Idel tidak menyadari Linia menganggap Laszlo seperti itu, meski itu wajar bagi keluarga.
Ekspresi Laszlo berubah, seolah kata-kata Linia menyentuh hatinya.
“Baiklah, tapi jangan di sini—terlalu banyak mata.”
“Kita mau pergi ke mana?”
“Ada tempat yang hanya melayani klien bangsawan.”
“Kamu tahu tempat seperti itu?”
“Jika kamu tidak ingin pergi, maka jangan pergi.”
“Saya ingin!”
Linia menggelengkan kepalanya kuat-kuat, lalu menoleh ke Idel dan Daisy.
“Baiklah? Apa yang kau tunggu? Ayo pergi.”
“Tunggu, kami juga?” Idel ragu-ragu, bingung.
“Jika kau tidak suka dipandangi, lebih baik kau ikut saja,” kata Laszlo dengan santai.
Baru pada saat itulah Idel menyadari bahwa orang-orang masih melirik mereka, termasuk para seniman. Dengan keributan sebelumnya, duduk untuk dipotret di sini tampaknya bukan lagi ide yang bagus.
‘Lagipula, aku merasa kasihan pada Daisy…’
Idel mengangguk dan mengikuti Laszlo, dengan Daisy di belakangnya.
Tempat yang dituju Laszlo adalah studio seorang pelukis potret terkenal. Meski tampaknya perlu reservasi, beberapa patah kata dari Laszlo dengan cepat membuat mereka masuk.
“Potret pastel? Anda datang ke tempat yang tepat! Kami dapat menyelesaikannya dalam waktu kurang dari 30 menit,” kata seniman itu dengan senyum cerah dan penuh percaya diri.
Potret-potret pastel telah menjadi tren di kalangan rakyat jelata, yang ingin meniru kaum bangsawan. Ironisnya, tren ini telah menyebar di kalangan bangsawan sendiri.
“Biasanya, memesan potret memakan waktu lebih dari sebulan, bahkan paling cepat.

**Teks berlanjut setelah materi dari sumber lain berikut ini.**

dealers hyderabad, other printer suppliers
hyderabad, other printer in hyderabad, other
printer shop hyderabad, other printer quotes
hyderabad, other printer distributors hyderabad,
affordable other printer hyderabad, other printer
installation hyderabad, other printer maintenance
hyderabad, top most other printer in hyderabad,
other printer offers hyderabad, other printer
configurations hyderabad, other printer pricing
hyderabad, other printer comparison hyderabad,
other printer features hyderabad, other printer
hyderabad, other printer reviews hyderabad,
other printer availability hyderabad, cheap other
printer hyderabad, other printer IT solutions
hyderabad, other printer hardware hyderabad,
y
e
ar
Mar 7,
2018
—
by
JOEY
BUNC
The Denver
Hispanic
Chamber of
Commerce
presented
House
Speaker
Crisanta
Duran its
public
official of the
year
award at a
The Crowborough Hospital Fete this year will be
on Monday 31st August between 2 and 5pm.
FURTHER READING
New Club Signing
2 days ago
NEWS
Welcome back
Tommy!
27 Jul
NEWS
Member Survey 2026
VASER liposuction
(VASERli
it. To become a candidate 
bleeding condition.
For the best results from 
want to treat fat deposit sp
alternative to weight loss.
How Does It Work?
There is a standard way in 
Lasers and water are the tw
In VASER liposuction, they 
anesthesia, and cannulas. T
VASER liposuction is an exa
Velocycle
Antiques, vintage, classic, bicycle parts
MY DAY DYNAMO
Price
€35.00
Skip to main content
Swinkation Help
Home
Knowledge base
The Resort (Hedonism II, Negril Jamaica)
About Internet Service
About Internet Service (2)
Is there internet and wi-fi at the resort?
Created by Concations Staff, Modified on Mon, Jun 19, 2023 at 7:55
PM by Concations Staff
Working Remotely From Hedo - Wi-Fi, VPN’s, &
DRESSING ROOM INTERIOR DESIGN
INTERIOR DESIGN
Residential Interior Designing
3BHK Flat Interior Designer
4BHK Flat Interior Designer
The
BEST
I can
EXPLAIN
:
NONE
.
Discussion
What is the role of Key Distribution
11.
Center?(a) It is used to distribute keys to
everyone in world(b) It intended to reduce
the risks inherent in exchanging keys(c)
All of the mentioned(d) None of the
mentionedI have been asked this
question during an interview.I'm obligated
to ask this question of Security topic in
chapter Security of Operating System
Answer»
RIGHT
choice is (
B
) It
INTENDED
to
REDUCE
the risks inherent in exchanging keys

Namun seni pastel memungkinkan
penyelesaiannya jauh lebih cepat, dan cukup terjangkau untuk dilakukan dengan santai,” jelas sang seniman.
Dinding studio dipenuhi dengan potret-potret lengkap yang menunggu untuk dikoleksi, masing-masing jauh lebih unggul kualitasnya daripada karya-karya yang dijual di jembatan.
Suasana studio yang elegan cocok dengan klien aristokratnya—bersih, terang, dan dilengkapi kursi yang luas dan nyaman.